One might have thought, following the judgments of the Court of Appeal (noted here) and the Supreme Court (noted here) in R (T) v Chief Constable of Greater Manchester Police [2014] UKSC 35, that there was little left to say about enhanced criminal records certificates (ECRC). After all, the Government had, with moderate grace, gone away after the Court of Appeal loss and drafted a revised set of rules in the Rehabilitation of Offenders Act (Exceptions) Order 1975 (Amendment) (England and Wales) Order 2013 (SI 2013/1198) which sought to better implement the Article 8 ECHR balance between the needs of employers and the need for long-distant misbehaviour not to be a permanent stain. But that thought fatally undervalues the ingenuity of lawyers (as well as the breadth of application of the ECRC regime).
And so, in R (P and A) v Secretary of State for Justice [2016] EWHC 89 (Admin) the Divisional Court was asked to consider the compatibility of the revised ECRC regime under the 2013 Order. In particular, the challenge concerned the amended provision in section 113A(6) of the Police Act 1997. The effect of the provision is that where there are two or more convictions, they are always disclosable on a CRC or an ECRC. Further, where a conviction is of a specified kind or resulted in a custodial sentence, or is “current” (i.e. for an adult within the last 11 years and for a minor within the last 5 years and 6 months), then it will always be disclosable. The list of applicable offences is a fairly extensive one.
P had, whilst an adult, had a period of severe and undiagnosed mental illness during which she had committed two offences of theft by shoplifting of very inexpensive items, being cautioned for one and convicted for the other. She was then also convicted for failing to surrender to bail and attend court. Her health having considerably recovered, she now wishes to return to her teaching profession as a teaching assistant. Working with young people requires an ECRC. A also acquired two convictions for theft at the ages of 17 and 18. He is now 51 and wishes to work in the finance industry in a role which may require Financial Services Authority approval, again under which his past convictions would be disclosed.
The argument for the claimants was that to set the bar at one single conviction is arbitrary and is not either “in accordance with the law” nor is it necessary or proportionate within the second limb of the test set out in Article 8(2).

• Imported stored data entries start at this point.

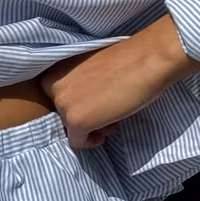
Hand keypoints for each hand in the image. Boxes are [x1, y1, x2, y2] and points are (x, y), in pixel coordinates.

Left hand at [39, 15, 199, 149]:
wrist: (146, 60)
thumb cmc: (126, 59)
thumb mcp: (90, 67)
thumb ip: (79, 83)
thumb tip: (83, 103)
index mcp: (55, 68)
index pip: (57, 97)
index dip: (78, 102)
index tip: (96, 103)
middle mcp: (53, 85)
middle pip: (63, 113)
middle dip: (85, 115)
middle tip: (107, 113)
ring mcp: (63, 103)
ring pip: (70, 127)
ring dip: (91, 127)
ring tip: (112, 120)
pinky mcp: (76, 120)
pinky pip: (77, 142)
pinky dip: (90, 141)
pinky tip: (107, 131)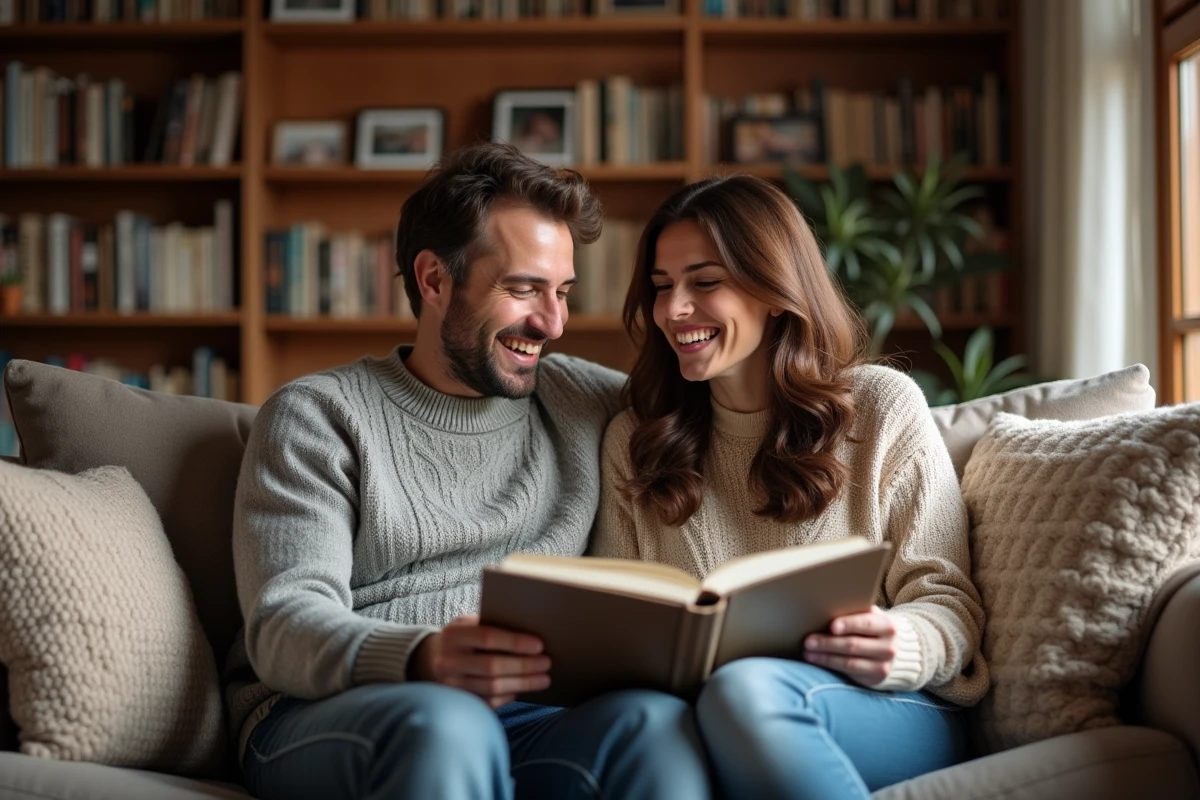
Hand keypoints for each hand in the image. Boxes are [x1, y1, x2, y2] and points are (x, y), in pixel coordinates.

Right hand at [410, 615, 550, 707]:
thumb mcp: (470, 624)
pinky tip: (524, 689)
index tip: (539, 645)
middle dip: (524, 665)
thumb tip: (531, 628)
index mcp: (454, 634)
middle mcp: (448, 661)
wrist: (433, 659)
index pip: (487, 637)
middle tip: (546, 663)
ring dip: (522, 683)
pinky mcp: (458, 701)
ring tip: (544, 678)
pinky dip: (509, 696)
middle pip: (492, 666)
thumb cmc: (464, 638)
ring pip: (492, 688)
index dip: (515, 642)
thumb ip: (492, 625)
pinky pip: (488, 702)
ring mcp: (451, 684)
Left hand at [803, 605, 895, 686]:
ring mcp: (883, 666)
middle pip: (853, 645)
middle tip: (808, 641)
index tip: (832, 626)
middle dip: (828, 643)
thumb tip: (823, 609)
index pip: (866, 624)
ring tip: (808, 653)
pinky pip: (850, 674)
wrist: (898, 651)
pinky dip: (831, 667)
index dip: (848, 624)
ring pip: (850, 663)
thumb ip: (855, 613)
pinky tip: (818, 662)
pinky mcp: (875, 679)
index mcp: (886, 626)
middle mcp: (888, 647)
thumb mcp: (871, 617)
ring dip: (825, 658)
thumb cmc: (873, 628)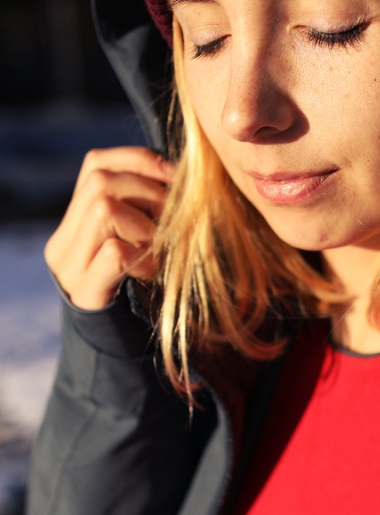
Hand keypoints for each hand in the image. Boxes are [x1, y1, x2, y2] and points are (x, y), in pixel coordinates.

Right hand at [44, 147, 173, 310]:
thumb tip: (183, 174)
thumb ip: (143, 212)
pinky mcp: (85, 292)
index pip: (95, 164)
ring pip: (103, 209)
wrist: (120, 354)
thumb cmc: (140, 293)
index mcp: (73, 223)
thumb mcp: (138, 245)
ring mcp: (69, 268)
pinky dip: (144, 255)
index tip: (174, 174)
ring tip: (161, 247)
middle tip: (175, 216)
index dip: (137, 160)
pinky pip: (115, 252)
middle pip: (100, 181)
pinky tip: (153, 272)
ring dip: (146, 223)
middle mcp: (63, 243)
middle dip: (149, 189)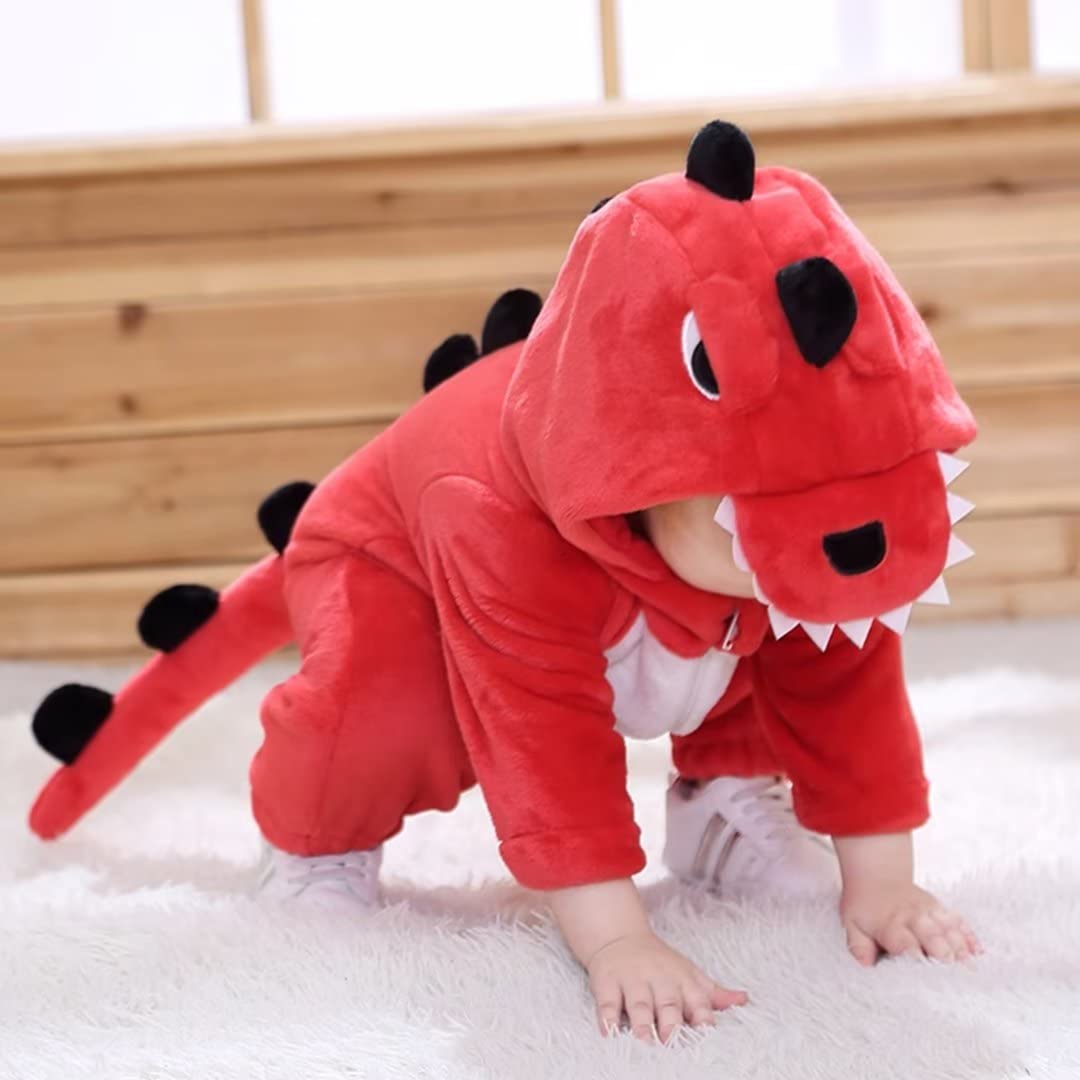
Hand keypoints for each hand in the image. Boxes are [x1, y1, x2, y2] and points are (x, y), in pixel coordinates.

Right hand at [586, 930, 746, 1042]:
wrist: (619, 936)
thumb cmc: (660, 963)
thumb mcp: (689, 974)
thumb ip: (713, 994)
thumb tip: (744, 999)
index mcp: (683, 981)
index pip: (698, 1002)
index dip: (704, 1019)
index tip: (707, 1037)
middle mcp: (659, 979)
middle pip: (668, 1003)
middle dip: (671, 1024)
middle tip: (672, 1044)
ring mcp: (632, 980)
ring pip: (639, 1004)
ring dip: (642, 1024)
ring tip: (645, 1042)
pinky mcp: (607, 981)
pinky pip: (606, 1001)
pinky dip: (607, 1017)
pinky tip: (609, 1032)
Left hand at [841, 879, 981, 965]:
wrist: (877, 874)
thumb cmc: (866, 903)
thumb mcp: (852, 923)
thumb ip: (859, 946)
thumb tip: (865, 965)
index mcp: (891, 925)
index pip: (906, 945)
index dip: (917, 961)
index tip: (926, 979)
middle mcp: (914, 918)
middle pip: (935, 939)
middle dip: (945, 959)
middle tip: (955, 981)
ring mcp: (930, 912)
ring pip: (951, 931)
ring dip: (961, 951)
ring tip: (971, 972)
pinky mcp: (941, 909)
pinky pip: (959, 922)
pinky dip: (969, 937)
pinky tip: (977, 952)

Following a lengthy analysis of the case law pre- and post-T, McCombe LJ agreed. He held that the Supreme Court’s approach in T had moved the law on a considerable distance concerning whether a decision is in accordance with the law. The effect of that judgment was, in McCombe LJ’s view, to require the provision to set out adequate safeguards which have the effect of enabling the proportionality of the interference to be adequately examined, as well as protection against arbitrariness: at [85]. Where the system produced such questionable results as those for P and A in cases on the margins, there ought to be some sort of machinery for testing the proportionality of that interference. As a result, he noted at [88], one need not get to any question of deference because the structured proportionality analysis in Article 8(2) is not even reached.
McCombe LJ went on to hold, at [89], that there was no reason why a second conviction should require, for an entire lifetime, disclosure of those convictions, such that there was no “rational relationship” with the purpose of the legislation (i.e. rehabilitation). In essence, and as Carr J added briefly, the Court could not accept that this was a situation which warranted a bright line approach. If a measure is not necessary, it is irrelevant how administratively convenient it may be.
The precise form of relief was a matter which was to be resolved following further submissions, and that is not surprising, as the Court was slightly unsure precisely how its judgment impacted on the regime. At the very least, it will require the Home Secretary to return once again to the drawing board. It seems very unlikely that any future effort will avoid yet another challenge, focusing again on how it affects cases at the margins.